(Page-level text extractions)
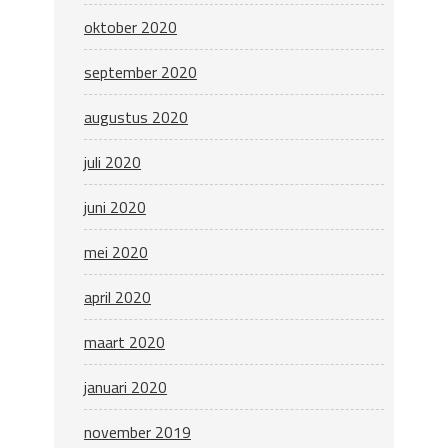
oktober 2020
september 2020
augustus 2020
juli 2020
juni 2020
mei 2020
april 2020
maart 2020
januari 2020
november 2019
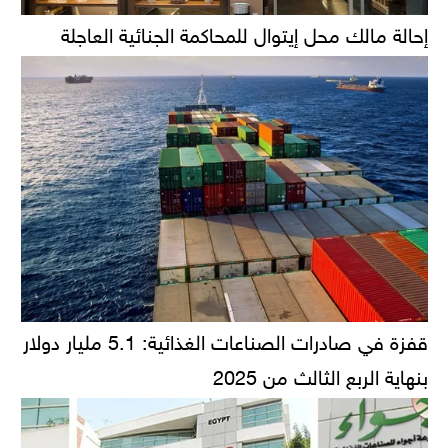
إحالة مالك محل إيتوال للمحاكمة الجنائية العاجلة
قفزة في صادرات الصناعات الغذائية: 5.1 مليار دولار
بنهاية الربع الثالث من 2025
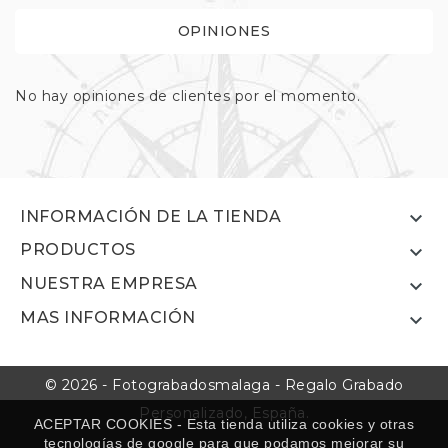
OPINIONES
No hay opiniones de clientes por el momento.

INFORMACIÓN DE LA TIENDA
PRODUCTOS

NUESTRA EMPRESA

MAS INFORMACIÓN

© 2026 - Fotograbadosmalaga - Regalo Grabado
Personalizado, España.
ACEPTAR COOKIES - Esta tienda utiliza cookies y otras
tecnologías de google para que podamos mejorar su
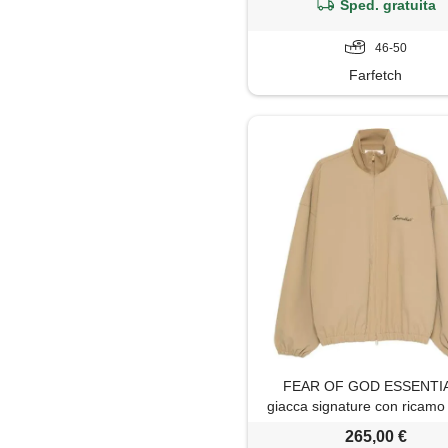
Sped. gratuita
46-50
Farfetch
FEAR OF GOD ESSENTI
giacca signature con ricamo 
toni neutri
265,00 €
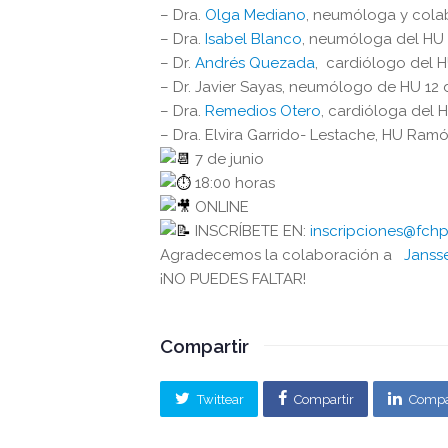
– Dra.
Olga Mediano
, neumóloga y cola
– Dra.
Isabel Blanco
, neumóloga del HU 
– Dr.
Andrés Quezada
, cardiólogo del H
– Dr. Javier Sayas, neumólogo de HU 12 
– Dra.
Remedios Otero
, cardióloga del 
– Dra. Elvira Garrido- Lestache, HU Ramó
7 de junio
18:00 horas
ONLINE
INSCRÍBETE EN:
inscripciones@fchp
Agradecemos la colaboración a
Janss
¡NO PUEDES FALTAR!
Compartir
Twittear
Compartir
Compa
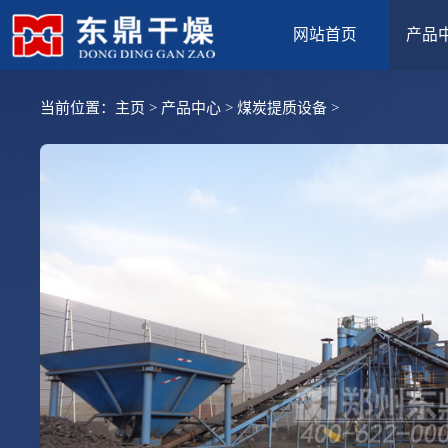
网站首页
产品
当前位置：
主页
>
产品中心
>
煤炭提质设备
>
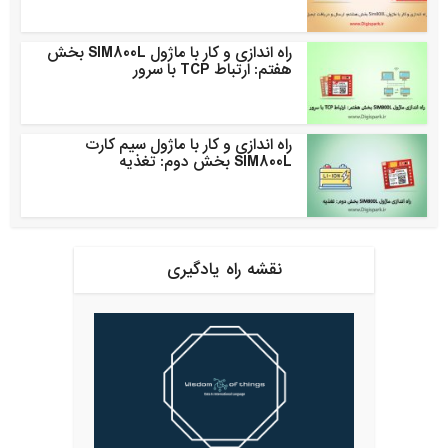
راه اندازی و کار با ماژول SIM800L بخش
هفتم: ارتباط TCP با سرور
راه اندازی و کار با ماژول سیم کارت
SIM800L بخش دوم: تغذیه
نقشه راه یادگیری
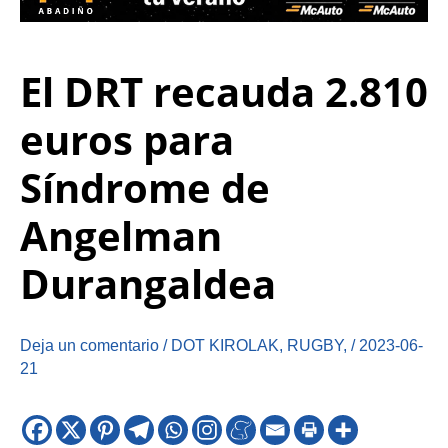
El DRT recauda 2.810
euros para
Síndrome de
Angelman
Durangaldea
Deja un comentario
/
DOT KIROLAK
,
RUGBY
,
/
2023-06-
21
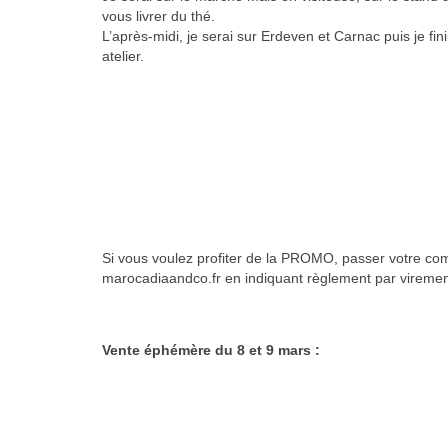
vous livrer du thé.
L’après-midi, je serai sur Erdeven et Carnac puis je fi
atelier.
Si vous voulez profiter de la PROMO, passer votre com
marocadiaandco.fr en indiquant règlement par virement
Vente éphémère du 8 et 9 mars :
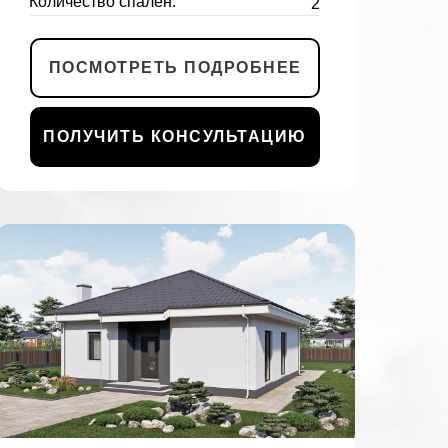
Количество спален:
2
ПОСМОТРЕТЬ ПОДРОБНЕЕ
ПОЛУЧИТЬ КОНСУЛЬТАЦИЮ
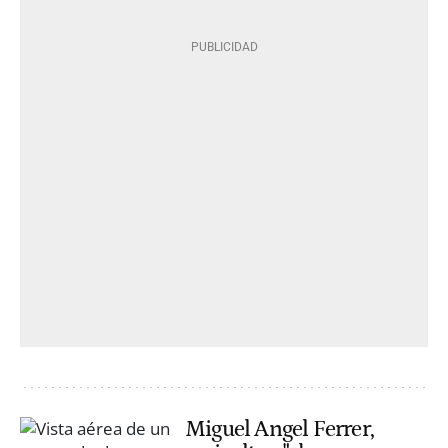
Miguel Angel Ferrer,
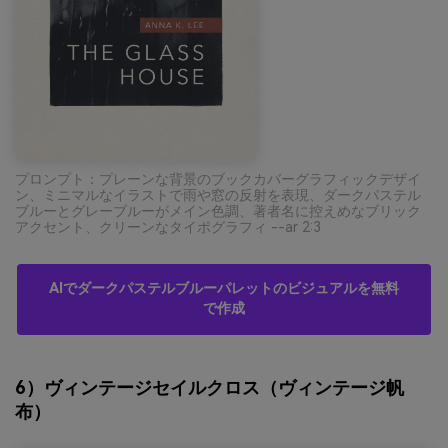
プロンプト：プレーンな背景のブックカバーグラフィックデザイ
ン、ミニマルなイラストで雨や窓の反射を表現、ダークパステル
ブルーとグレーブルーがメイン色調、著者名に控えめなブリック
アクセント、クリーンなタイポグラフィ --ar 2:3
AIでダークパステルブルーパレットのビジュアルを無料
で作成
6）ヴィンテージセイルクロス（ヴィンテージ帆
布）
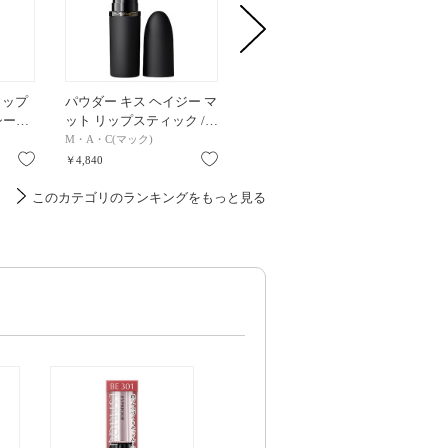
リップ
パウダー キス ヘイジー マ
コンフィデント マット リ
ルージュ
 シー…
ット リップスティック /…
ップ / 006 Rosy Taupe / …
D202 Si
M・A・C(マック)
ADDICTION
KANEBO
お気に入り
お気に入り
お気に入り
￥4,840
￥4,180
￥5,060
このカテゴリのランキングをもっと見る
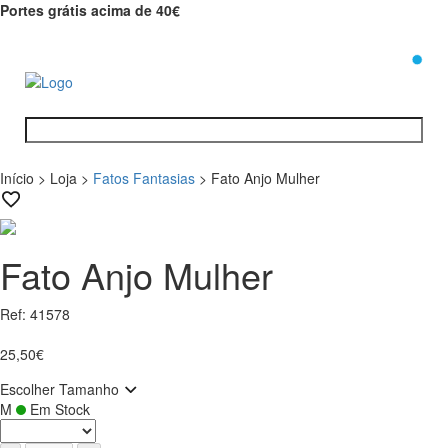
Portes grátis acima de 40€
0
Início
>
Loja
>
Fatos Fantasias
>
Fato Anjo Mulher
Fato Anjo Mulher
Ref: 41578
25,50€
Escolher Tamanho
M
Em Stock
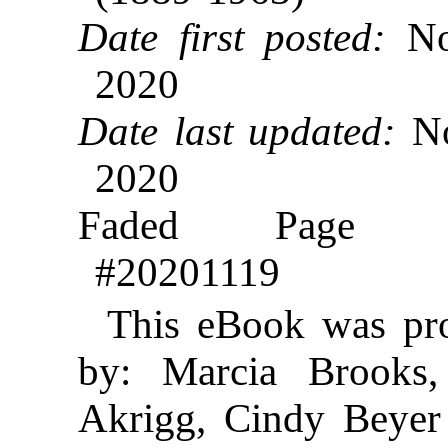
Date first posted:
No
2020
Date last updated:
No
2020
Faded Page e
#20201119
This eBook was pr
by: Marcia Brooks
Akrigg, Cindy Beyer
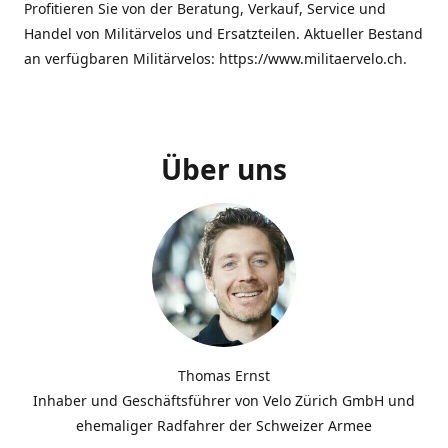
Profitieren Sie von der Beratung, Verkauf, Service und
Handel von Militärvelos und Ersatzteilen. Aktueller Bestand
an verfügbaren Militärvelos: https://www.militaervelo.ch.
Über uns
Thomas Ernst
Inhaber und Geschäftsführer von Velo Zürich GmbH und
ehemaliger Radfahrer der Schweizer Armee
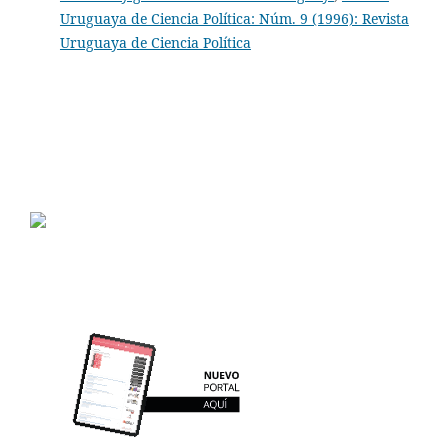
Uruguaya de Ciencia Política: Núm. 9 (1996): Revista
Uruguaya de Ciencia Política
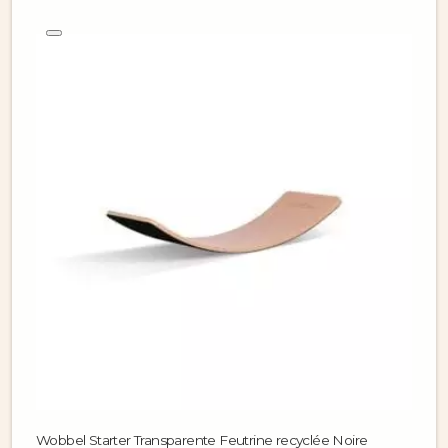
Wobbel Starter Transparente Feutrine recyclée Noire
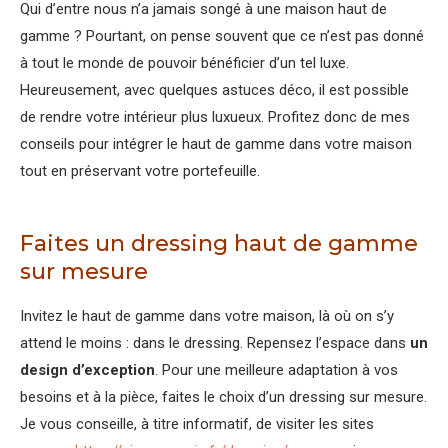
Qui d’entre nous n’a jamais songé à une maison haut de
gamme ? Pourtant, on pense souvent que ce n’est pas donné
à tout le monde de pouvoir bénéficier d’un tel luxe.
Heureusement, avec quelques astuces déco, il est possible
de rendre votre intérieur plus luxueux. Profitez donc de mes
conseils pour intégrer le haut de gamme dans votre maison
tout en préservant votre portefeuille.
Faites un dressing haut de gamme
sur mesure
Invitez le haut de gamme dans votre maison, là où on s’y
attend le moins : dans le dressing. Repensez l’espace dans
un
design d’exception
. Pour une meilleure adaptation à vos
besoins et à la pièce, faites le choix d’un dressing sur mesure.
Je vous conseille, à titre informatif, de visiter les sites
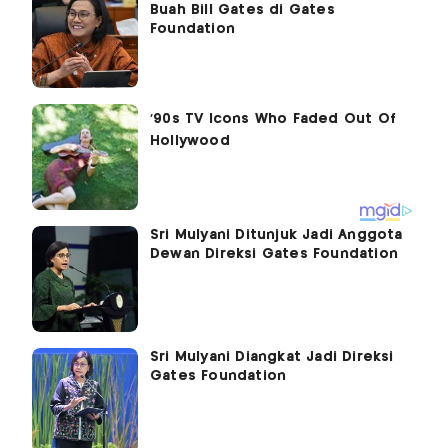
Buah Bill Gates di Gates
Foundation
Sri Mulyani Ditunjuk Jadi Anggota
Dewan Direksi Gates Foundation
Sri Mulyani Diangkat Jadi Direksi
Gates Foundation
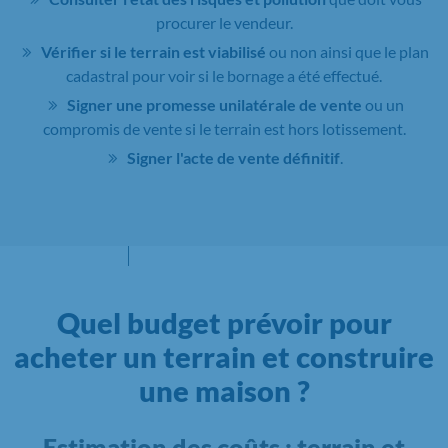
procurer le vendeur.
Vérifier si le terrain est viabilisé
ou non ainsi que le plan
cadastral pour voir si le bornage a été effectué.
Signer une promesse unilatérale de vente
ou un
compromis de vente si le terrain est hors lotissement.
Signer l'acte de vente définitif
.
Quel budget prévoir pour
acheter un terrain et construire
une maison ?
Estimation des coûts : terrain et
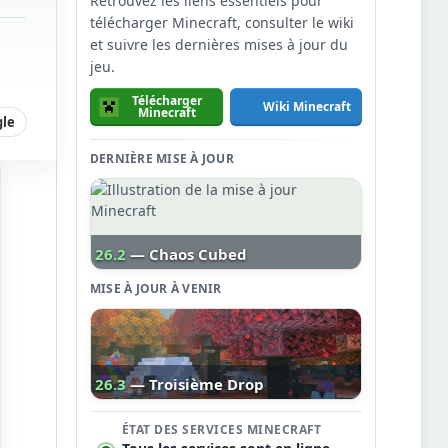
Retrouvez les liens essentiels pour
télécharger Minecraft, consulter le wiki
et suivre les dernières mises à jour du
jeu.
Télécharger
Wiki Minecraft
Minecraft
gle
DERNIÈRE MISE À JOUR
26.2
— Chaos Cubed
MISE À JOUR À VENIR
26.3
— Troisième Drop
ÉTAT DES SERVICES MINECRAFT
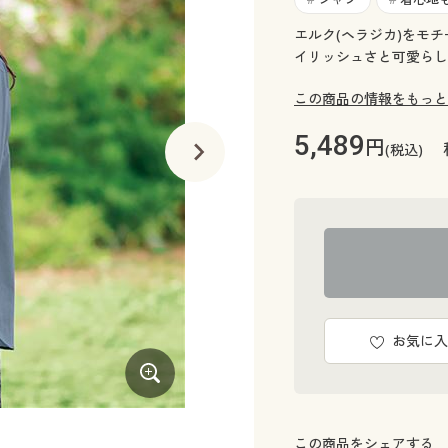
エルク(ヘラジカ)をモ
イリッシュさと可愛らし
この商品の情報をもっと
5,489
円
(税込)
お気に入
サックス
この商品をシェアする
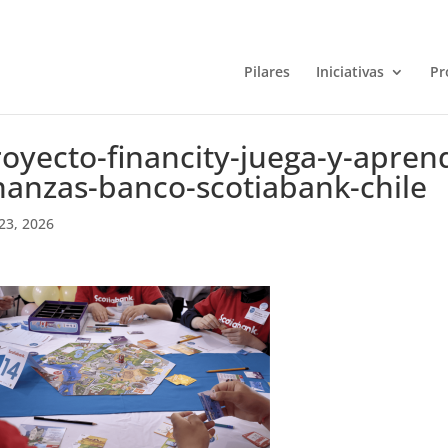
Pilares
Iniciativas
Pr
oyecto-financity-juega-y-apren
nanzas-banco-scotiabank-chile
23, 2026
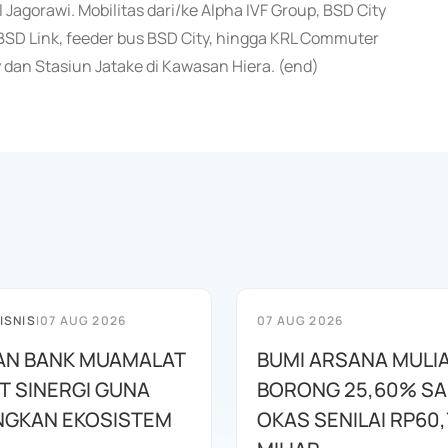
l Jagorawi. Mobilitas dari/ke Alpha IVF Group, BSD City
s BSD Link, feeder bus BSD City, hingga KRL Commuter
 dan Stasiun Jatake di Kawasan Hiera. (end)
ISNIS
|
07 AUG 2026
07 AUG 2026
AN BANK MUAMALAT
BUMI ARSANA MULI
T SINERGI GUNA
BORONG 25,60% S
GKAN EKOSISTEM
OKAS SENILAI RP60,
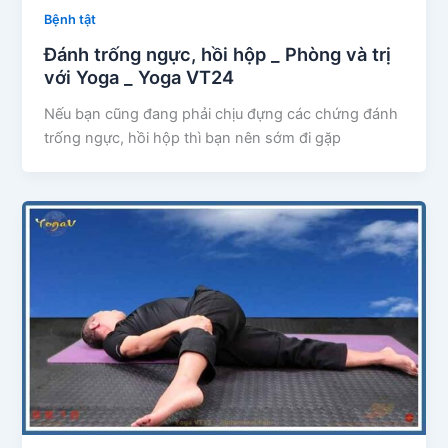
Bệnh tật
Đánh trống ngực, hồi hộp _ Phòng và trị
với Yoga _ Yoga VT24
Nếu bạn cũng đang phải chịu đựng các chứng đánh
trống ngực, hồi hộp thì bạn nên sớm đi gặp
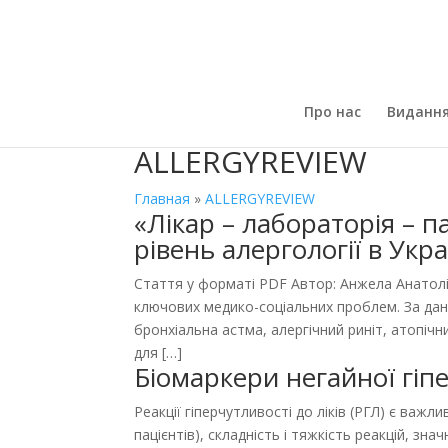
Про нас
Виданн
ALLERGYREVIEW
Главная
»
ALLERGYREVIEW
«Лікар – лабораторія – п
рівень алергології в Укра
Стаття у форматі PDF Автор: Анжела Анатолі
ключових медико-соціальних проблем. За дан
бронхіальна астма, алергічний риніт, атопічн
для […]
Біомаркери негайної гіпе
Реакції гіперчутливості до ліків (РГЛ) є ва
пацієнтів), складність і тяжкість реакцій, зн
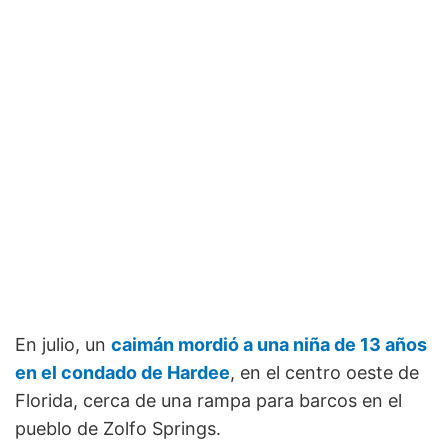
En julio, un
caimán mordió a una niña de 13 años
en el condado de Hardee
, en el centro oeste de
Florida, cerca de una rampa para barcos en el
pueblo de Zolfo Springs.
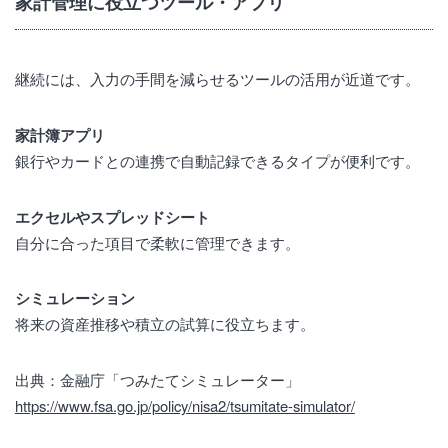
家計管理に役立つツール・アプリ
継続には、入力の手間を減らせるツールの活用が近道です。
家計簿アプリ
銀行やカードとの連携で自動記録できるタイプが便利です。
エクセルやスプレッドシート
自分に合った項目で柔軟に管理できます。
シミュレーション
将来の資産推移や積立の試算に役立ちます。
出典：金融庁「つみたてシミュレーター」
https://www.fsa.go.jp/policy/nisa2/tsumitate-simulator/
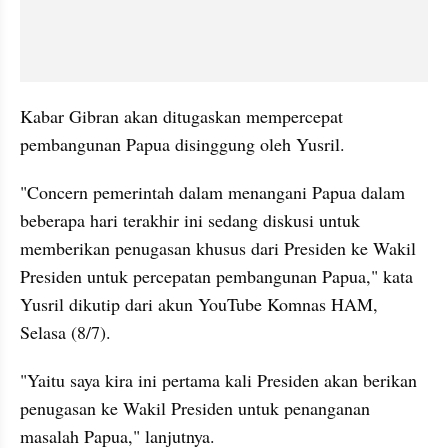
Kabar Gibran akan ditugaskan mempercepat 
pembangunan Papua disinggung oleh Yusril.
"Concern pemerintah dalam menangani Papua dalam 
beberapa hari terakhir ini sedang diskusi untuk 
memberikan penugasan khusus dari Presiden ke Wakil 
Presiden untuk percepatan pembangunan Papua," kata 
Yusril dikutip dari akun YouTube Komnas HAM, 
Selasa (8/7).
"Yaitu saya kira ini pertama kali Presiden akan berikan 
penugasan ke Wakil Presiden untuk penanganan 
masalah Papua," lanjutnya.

TASK GOAL
Copy the lines of the listing above exactly, starting at the line containing "Qui d’entre nous" and ending at the line containing "Heureusement, avec quelques", with both of those lines included.

ANSWER SPACE
Qui d’entre nous n’a jamais songé à une maison haut de
gamme ? Pourtant, on pense souvent que ce n’est pas donné
à tout le monde de pouvoir bénéficier d’un tel luxe.
Heureusement, avec quelques astuces déco, il est possible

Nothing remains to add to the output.